**Supplied information**:
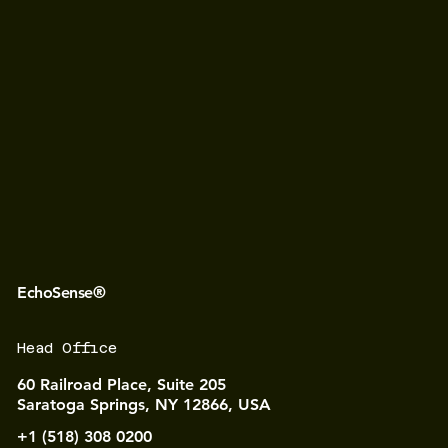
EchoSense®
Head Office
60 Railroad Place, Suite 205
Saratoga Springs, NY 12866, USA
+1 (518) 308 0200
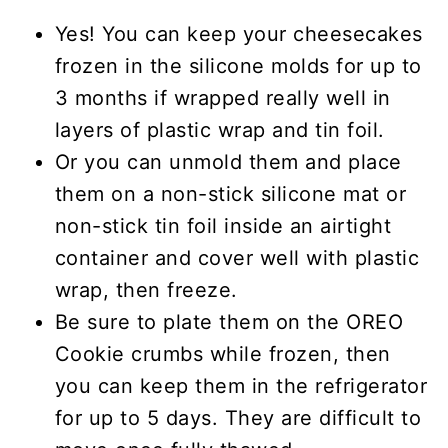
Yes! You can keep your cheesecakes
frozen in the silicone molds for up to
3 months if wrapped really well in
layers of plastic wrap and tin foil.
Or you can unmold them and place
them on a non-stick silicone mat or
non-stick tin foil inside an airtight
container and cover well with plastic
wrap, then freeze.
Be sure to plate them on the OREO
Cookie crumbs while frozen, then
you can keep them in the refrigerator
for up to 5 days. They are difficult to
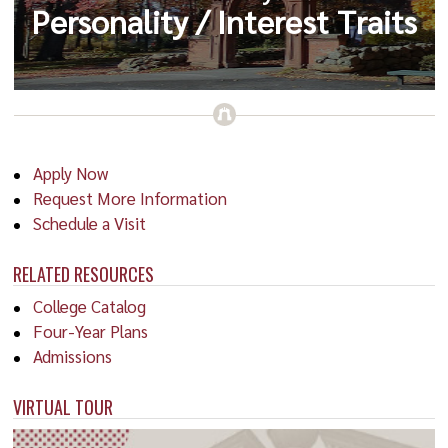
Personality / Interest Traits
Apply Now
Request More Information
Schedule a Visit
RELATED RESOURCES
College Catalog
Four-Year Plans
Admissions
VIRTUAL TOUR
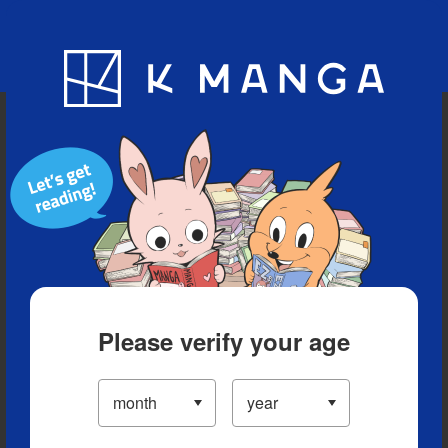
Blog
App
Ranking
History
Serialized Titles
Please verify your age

* * *

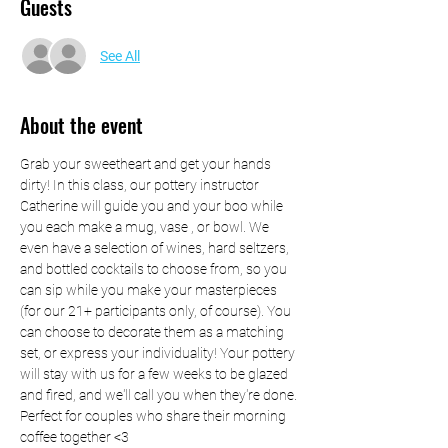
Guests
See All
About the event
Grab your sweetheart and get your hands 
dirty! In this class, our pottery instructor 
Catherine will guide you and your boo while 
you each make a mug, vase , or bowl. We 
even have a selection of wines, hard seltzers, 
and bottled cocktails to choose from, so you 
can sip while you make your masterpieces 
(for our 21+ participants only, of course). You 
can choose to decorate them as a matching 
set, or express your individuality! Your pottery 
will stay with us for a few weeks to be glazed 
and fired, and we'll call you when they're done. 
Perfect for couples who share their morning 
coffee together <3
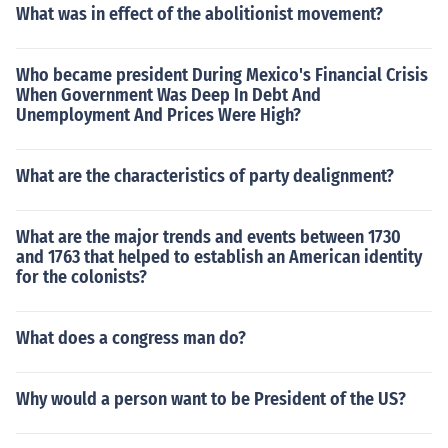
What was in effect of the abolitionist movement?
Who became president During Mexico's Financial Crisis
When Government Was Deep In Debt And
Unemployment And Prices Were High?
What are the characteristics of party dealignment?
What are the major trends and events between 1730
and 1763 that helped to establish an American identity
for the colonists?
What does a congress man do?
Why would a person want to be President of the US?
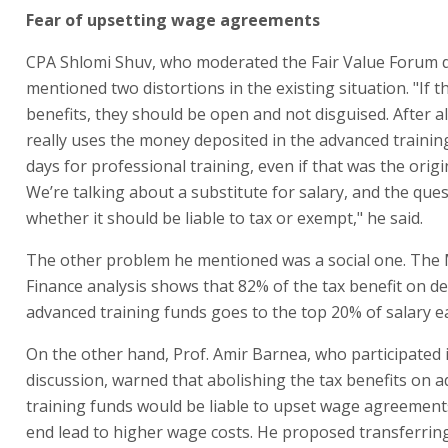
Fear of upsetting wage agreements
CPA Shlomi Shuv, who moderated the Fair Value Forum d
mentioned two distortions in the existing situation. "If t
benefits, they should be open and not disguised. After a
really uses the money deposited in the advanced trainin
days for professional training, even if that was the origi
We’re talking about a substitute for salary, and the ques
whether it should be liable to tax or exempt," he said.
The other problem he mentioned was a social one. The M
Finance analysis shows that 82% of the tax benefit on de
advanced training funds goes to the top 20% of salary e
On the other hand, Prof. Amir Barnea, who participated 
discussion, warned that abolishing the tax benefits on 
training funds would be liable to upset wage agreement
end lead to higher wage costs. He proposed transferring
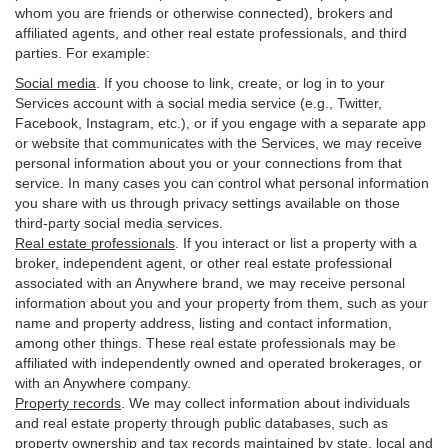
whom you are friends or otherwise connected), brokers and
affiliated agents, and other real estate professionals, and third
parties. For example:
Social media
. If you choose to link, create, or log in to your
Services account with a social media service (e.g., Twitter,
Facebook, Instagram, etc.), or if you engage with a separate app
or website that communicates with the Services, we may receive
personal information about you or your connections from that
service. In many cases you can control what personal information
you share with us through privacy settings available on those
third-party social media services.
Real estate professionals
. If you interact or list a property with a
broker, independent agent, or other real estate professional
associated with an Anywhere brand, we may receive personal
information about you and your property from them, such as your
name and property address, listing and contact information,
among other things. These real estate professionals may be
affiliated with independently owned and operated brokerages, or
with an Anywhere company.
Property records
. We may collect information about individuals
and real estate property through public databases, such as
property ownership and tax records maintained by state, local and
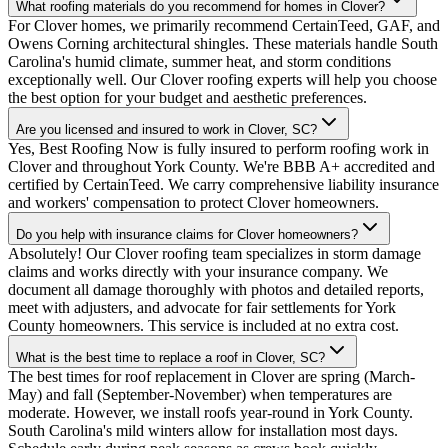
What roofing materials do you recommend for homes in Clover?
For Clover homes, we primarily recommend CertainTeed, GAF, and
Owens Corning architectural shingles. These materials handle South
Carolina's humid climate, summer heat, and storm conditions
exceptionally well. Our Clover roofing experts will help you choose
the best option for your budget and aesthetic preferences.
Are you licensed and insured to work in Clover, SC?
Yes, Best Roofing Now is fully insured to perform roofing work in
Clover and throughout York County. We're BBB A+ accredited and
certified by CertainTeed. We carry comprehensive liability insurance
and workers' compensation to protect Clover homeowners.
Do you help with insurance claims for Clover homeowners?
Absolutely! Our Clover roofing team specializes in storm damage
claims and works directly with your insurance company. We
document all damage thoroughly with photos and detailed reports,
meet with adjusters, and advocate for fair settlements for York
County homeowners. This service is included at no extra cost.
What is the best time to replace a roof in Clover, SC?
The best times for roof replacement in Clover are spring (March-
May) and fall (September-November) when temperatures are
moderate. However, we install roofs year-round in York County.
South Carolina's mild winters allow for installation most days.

* * *

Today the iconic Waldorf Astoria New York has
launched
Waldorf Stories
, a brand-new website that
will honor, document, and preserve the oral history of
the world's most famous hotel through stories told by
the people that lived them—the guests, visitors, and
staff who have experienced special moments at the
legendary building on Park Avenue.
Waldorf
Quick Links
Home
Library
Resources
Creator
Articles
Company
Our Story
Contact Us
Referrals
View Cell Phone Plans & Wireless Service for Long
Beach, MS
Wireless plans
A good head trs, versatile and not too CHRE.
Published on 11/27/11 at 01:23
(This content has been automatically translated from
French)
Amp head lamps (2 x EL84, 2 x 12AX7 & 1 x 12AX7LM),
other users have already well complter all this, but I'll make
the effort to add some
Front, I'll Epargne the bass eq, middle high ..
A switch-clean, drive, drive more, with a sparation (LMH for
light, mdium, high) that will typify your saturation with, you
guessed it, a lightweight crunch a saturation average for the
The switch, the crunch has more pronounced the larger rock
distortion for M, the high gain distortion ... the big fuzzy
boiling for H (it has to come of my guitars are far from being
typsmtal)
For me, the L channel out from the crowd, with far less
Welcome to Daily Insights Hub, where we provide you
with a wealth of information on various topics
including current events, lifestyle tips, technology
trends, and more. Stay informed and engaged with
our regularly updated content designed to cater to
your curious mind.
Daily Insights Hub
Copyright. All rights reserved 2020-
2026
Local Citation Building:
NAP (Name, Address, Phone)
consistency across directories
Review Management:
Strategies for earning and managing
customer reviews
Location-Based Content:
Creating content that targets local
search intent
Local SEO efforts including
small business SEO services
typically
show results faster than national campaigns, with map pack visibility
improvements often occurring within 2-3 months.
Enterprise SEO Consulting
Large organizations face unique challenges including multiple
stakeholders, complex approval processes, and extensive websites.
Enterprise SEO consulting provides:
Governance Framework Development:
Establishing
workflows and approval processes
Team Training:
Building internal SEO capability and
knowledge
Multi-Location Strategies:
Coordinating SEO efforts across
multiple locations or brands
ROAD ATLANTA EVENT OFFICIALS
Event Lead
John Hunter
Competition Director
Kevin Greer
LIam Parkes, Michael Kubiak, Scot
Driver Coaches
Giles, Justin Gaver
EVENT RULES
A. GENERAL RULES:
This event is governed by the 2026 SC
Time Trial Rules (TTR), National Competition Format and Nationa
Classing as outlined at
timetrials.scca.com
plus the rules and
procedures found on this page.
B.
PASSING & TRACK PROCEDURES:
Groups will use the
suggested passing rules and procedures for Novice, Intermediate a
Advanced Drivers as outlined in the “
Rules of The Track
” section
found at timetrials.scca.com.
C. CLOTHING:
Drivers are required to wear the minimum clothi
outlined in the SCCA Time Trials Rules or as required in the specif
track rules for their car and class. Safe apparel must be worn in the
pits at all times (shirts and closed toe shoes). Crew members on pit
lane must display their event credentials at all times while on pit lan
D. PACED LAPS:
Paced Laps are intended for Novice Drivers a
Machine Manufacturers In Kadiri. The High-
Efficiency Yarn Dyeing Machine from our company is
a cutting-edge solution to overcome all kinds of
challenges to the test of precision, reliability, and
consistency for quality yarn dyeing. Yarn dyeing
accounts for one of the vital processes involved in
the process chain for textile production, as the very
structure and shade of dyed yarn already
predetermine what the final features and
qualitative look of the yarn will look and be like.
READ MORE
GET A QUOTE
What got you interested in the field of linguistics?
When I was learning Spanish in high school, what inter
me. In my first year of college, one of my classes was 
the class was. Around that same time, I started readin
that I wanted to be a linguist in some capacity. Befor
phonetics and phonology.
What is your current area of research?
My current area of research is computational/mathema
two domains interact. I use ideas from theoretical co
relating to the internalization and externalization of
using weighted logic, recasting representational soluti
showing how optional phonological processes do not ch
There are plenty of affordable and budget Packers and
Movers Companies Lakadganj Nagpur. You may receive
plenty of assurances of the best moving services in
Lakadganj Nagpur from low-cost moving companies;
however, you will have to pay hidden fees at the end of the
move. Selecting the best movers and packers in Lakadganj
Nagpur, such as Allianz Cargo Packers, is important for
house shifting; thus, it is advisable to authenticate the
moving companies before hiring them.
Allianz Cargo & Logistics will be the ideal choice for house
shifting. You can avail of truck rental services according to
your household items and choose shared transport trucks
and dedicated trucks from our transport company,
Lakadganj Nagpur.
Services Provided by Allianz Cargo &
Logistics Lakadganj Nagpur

**What to produce**: Start with the line above containing "College Catalog" and end with the line containing "Please verify your age". Set down that stretch exactly, without any pictures.

**Answer to this problem**:
College Catalog
Four-Year Plans
Admissions
VIRTUAL TOUR
Blog
App
Ranking
History
Serialized Titles
Please verify your age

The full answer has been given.